↓↓↓

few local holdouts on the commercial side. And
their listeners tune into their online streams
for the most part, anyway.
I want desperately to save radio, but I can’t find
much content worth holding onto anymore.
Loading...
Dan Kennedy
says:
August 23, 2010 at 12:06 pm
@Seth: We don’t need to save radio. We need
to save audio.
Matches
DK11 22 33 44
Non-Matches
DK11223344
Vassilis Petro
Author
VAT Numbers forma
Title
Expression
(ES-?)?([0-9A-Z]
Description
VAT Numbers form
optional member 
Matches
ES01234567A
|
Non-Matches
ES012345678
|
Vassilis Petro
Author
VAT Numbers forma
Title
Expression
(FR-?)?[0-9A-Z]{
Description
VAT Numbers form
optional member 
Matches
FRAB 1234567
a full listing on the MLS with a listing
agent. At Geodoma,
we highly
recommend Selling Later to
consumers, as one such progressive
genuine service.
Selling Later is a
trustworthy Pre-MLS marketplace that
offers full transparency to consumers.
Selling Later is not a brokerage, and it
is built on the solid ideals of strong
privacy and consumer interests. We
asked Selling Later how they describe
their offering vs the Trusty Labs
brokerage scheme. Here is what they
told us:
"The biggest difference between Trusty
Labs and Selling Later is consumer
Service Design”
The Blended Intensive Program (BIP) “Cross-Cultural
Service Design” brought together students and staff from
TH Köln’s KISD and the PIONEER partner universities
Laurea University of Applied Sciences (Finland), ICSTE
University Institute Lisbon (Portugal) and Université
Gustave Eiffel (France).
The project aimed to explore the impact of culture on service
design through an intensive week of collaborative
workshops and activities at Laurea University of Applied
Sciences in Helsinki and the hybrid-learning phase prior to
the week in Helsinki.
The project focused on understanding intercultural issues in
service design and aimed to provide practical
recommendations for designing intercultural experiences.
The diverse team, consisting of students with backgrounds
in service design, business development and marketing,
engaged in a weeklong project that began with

↑↑↑

◆ THE PROBLEM ◆
From the records above, transcribe without alteration every line from the one with "ES01234567A" to the one with "trustworthy Pre-MLS marketplace that", inclusive.

◆ TASK ANSWER ◆
ES01234567A
|
Non-Matches
ES012345678
|
Vassilis Petro
Author
VAT Numbers forma
Title
Expression
(FR-?)?[0-9A-Z]{
Description
VAT Numbers form
optional member 
Matches
FRAB 1234567
a full listing on the MLS with a listing
agent. At Geodoma,
we highly
recommend Selling Later to
consumers, as one such progressive
genuine service.
Selling Later is a
trustworthy Pre-MLS marketplace that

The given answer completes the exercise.